This is a quick introduction to the OpenSky data set for the aircraft localization competition. The goal of the competition is to find the locations of some aircraft based on time-difference of arrival and signal strength measurements provided by a network of sensors on the ground.

# The Data Set

## Measurements

Let’s begin with the data set.

library(data.table)

measurements = fread("training_1_category_4.csv")
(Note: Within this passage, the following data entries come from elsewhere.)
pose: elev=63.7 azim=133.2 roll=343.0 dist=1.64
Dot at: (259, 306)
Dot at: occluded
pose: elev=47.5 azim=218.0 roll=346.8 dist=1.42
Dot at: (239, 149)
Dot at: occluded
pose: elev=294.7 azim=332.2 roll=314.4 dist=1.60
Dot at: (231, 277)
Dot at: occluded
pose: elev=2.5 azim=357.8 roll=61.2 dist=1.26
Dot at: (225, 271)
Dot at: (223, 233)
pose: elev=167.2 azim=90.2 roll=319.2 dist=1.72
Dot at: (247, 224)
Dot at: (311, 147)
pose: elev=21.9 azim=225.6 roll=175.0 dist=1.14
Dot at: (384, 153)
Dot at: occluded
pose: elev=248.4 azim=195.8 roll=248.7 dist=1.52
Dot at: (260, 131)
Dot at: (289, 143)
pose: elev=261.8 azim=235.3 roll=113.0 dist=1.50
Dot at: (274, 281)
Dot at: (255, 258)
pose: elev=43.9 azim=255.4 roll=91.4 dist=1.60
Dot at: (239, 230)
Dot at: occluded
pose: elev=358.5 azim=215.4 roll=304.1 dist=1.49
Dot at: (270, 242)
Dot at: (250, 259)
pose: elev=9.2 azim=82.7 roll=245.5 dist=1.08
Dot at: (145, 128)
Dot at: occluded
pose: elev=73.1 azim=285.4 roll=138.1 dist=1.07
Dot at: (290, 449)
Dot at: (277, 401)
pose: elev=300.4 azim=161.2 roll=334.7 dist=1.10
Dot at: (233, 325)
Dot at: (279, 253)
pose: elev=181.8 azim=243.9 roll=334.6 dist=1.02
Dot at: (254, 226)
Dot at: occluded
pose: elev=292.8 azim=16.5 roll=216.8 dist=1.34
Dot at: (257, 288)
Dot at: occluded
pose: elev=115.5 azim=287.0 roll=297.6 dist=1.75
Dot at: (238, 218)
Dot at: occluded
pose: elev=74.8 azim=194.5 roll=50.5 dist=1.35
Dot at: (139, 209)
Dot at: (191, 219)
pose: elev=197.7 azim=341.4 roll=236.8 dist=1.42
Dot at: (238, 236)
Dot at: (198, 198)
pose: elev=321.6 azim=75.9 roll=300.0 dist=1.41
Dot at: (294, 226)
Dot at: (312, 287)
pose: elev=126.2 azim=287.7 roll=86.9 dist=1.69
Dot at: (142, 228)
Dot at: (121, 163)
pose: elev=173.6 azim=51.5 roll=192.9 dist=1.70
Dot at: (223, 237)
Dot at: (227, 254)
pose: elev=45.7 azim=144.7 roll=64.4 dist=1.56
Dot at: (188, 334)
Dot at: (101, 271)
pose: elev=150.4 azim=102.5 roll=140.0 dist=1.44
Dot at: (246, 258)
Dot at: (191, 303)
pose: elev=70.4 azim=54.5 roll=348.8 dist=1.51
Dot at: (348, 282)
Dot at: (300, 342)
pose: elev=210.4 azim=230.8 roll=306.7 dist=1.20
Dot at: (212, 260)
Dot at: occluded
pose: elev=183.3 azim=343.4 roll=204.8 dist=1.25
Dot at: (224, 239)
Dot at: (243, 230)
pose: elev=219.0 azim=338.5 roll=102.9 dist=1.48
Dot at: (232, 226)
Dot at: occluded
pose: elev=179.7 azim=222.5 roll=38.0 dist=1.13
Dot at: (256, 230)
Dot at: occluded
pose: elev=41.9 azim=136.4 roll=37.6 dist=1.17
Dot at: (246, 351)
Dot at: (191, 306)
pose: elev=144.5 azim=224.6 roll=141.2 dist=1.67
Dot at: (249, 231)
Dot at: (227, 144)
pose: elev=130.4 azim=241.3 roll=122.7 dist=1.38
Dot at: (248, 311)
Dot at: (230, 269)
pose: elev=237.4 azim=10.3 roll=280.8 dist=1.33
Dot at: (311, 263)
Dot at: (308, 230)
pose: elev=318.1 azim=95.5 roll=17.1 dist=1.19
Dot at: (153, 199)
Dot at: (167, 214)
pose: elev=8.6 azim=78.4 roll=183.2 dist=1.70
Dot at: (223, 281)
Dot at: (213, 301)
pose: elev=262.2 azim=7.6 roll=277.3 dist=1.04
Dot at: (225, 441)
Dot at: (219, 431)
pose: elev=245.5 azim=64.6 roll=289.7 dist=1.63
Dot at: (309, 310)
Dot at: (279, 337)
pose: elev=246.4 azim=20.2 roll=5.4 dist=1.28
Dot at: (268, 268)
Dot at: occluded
The measurements CSV files are structured like this:

# show two random lines
rndi = sample(1:nrow(measurements), 2)
knitr::kable(measurements[rndi], format="html", format.args=list(full_width=T))
id timeAtServer aircraft latitude longitude baroAltitude geoAltitude numMeasurements measurements
1439066 929.714 179 46.55903 14.060371 11277.60 11506.20 2 [[114,930672432312,116],[131,930672970687,74]]
2446659 1560.153 1640 42.95801 4.661205 10660.38 10904.22 2 [[132,1561125919656,56],[432,1566991243166.67,65]]

### Column descriptions

• id: a unique ID for each transponder transmission. This ID can be used to refer to specific measurements in the results file.
• timeAtServer: timestamp denoting the time when the measurement arrived at OpenSky’s server. Unit is seconds and it starts at timeAtServer=0 in each data set.
• aircraft: a randomized ID of the aircraft which sent the position report.
• latitude: latitude reported by the aircraft in decimal degrees. This column is null for those positions which should be determined by the localization algorithm.
• longitude: longitude reported by the aircraft in decimal degrees. This column is null for those positions which should be determined by the localization algorithm.
• baroAltitude: barometric altitude reported by the aircraft in meters.
• geoAltitude: geometric (GPS) height reported by the aircraft in meters. This column is null for those positions which should be determined by the localization algorithm.
• numMeasurements: redundant field indicating the number of sensors which recorded the position report.
• measurements: JSON array of triples [sensorID, timestamp, signalstrength].
• serial: unique sensor ID which can be matched with the sensor information table (sensors data table below).
• timestamp: precise timestamp for the detection of the position report at the sensor in nanoseconds.
• signalstrength: indicator of the strength of the report’s signal at the sensor (often in dB).

## Sensor information

You will also need additional information about the sensors during the competition.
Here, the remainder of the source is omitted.